Sialyltransferase7A promotes cardiomyocyte ferroptosis induced by sorafenibthrough increase in HIF-1ɑ expression

Abstract

Abstract Sorafenib is a widely used in the treatment of many different types of cancer. Studies indicate that sorafenib has been associated with several cardiotoxicities including cardiac enzyme elevations, contractile dysfunction, and heart failure. Clinical observation shows that cardiotoxicity due to sorafenib treatment is largely underestimated, but the mechanism of cardiovascular toxicity is unclear.

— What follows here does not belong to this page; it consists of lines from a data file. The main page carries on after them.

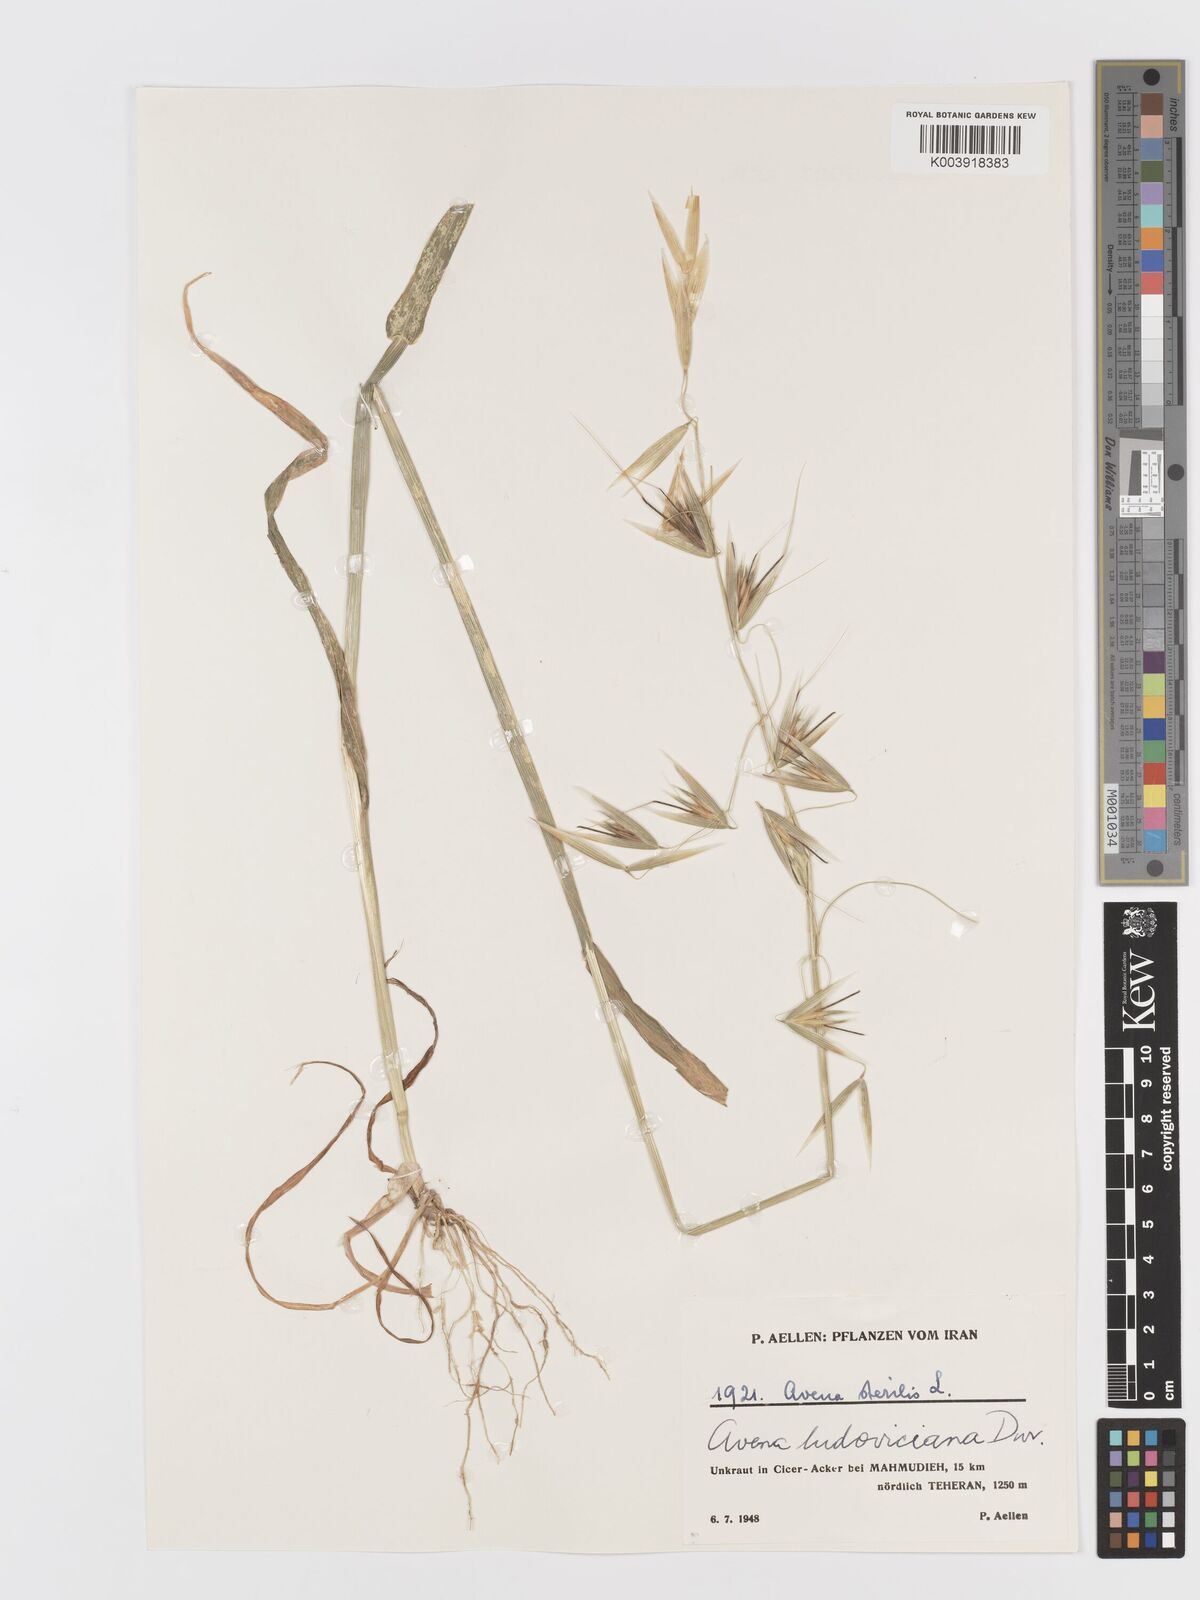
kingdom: Plantae
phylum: Tracheophyta
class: Liliopsida
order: Poales
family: Poaceae
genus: Avena
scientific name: Avena sterilis
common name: Animated oat
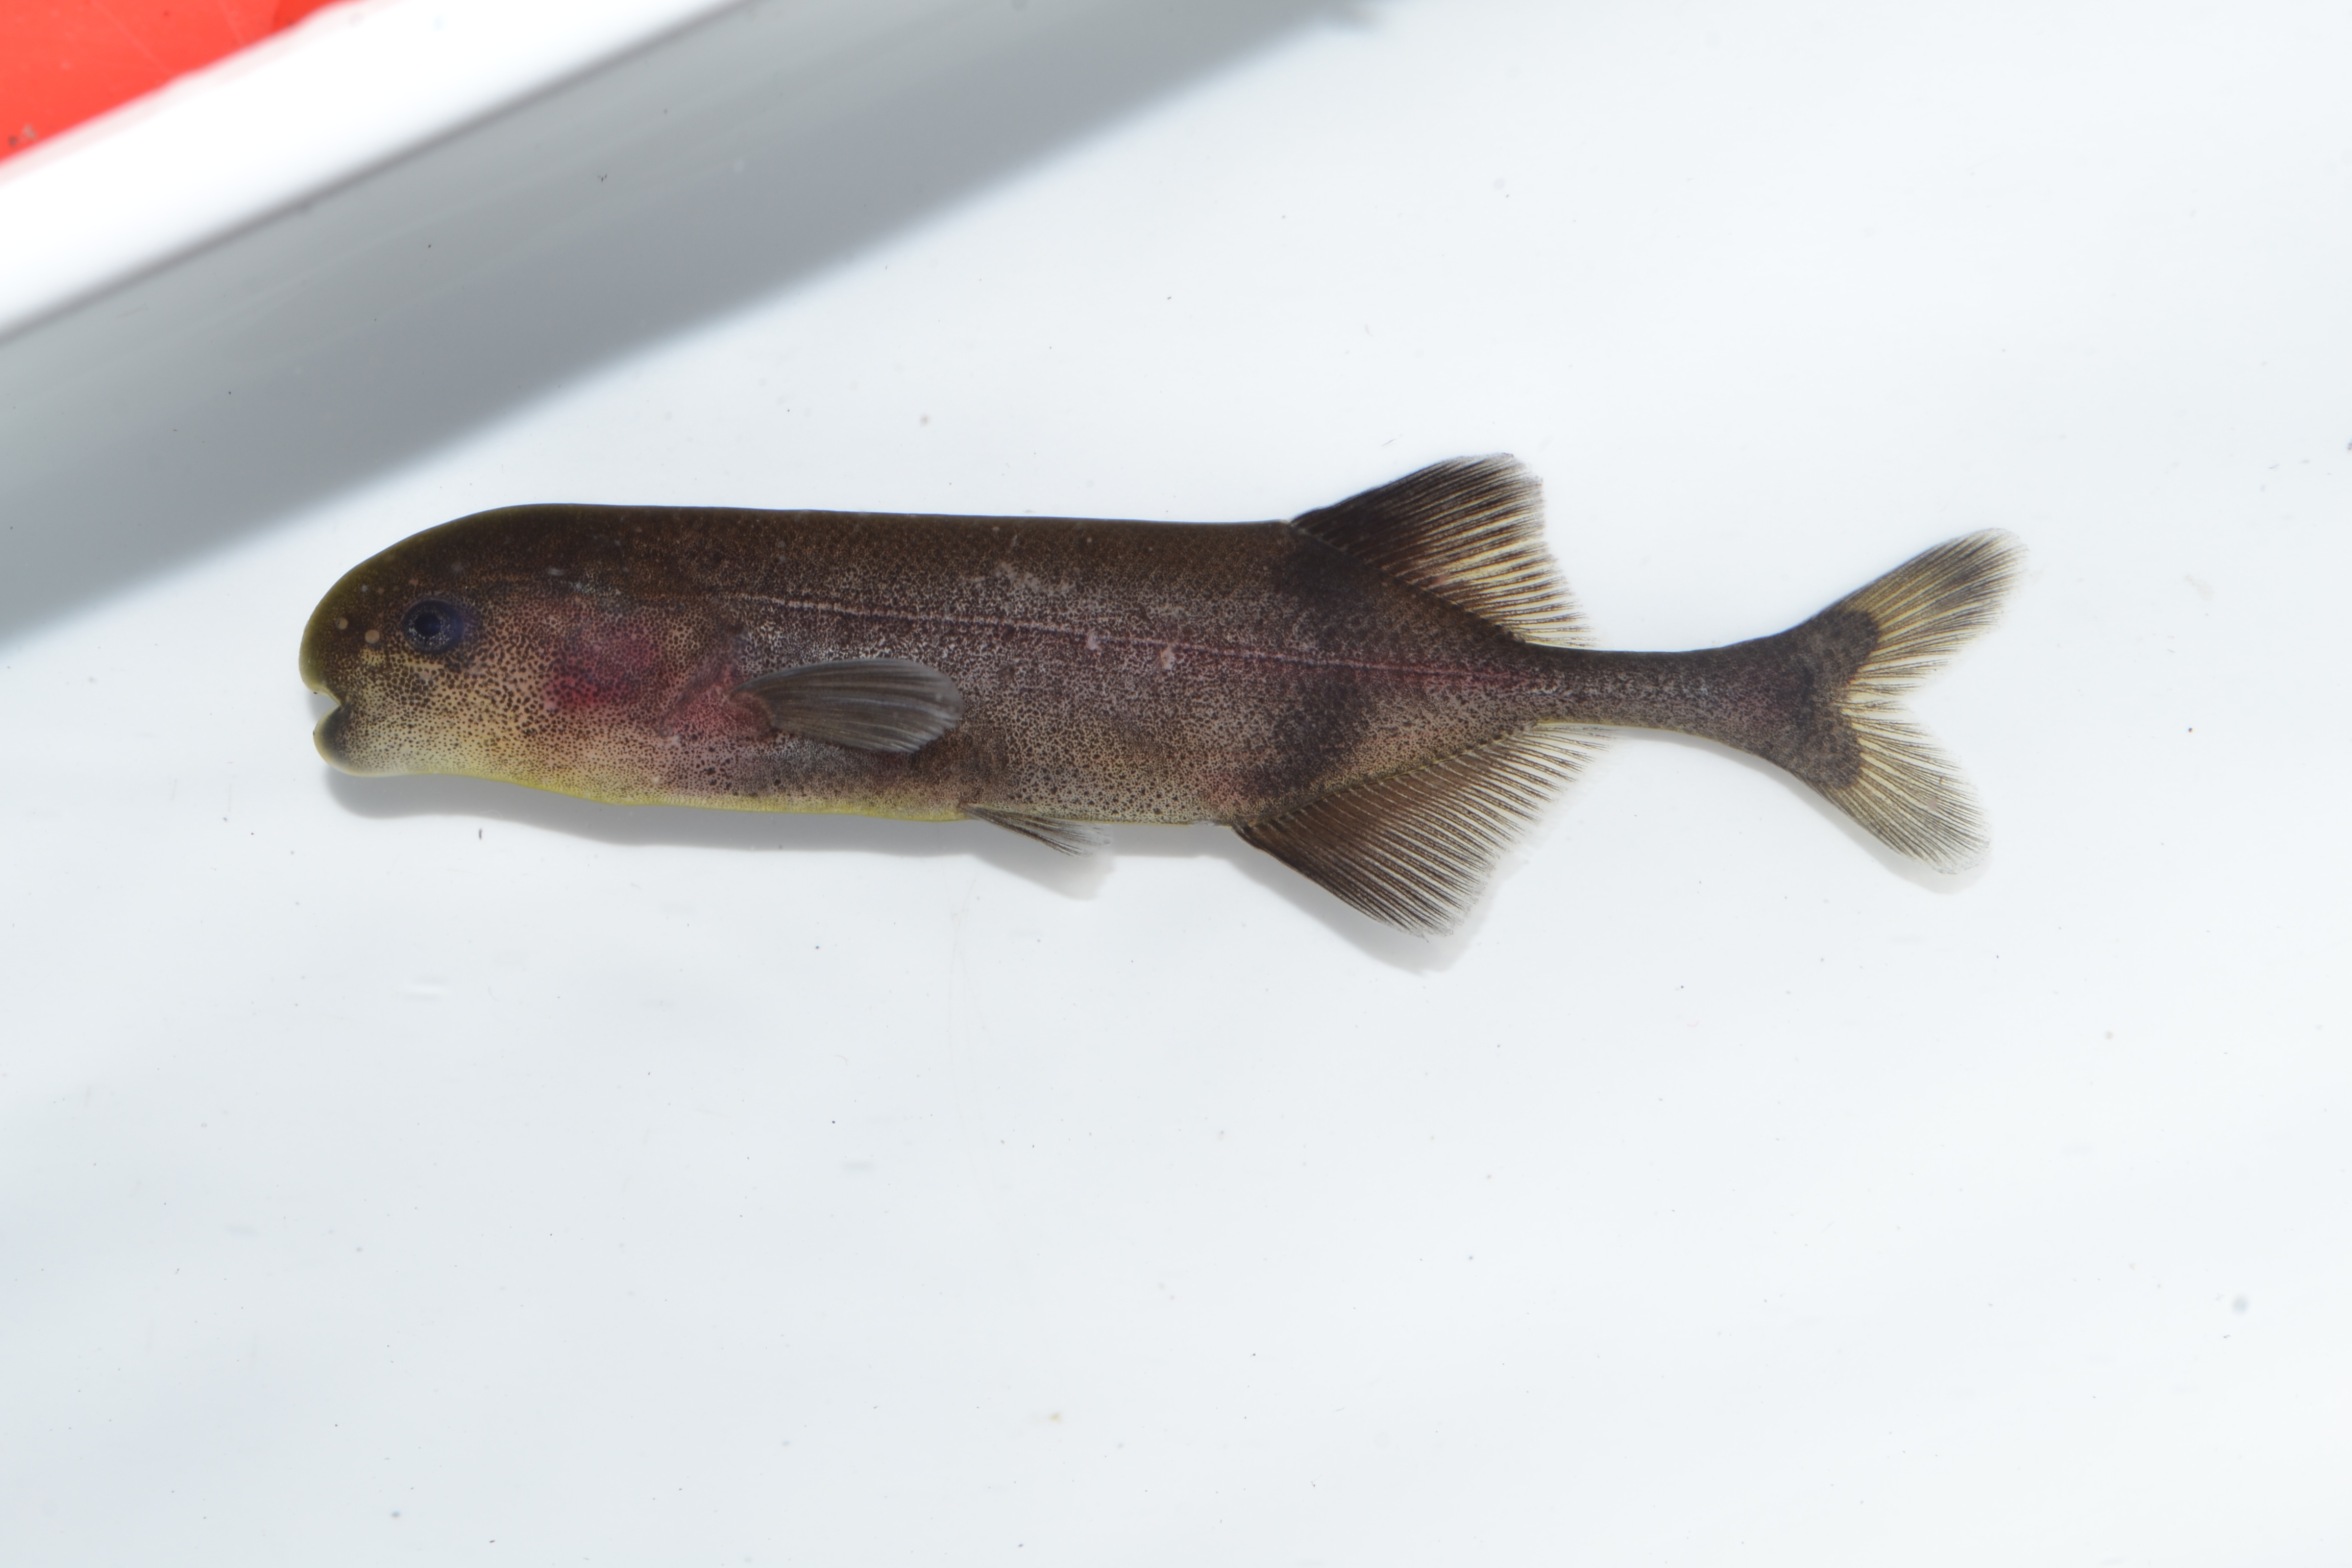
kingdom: Animalia
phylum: Chordata
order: Osteoglossiformes
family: Mormyridae
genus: Hippopotamyrus
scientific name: Hippopotamyrus szaboi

In this study, we first reported that one of the sialyltransferase family member sialyltransferase7A (Siat7A), promotes sorafenib induced cardiomyocyte ferroptosis by stimulating hypoxia-inducible factor 1α (HIF-1ɑ) expression. Siat7A increased in cardiotoxicity of rats subjected to sorafenib infusion, myocardial hypertrophy marker ANP and α-actinin increased, while the expression of glutathione peroxidase 4 (GPX4) and SLC7A11, the markers of ferroptosis decreased. These results suggested that myocardial hypertrophy aggravated and ferroptosis increased in vivo. Siat7A overexpression significantly upregulated the level of Siat7A and cardiomyocytes ferroptosis, while Siat7A knockdown inhibited Siat7A and cardiomyocytes ferroptosis stimulated by sorafenib in vitro. HIF-1ɑ expression was stimulated by sorafenib both in vitro and in vivo. Mechanistically, we further revealed that sorafenib induced the activation of HIF-1ɑ in parallel to Siat7A in cardiomyocyte ferroptosis, that is HIF-1ɑ activation was inhibited in Siat7A knockdown cardiomyocytes and activated after Siat7Aoverexpression. Based on these findings, we conclude that Siat7A promotes cardiomyocyte ferroptosis induced by sorafenib through increase in HIF-1ɑ expression.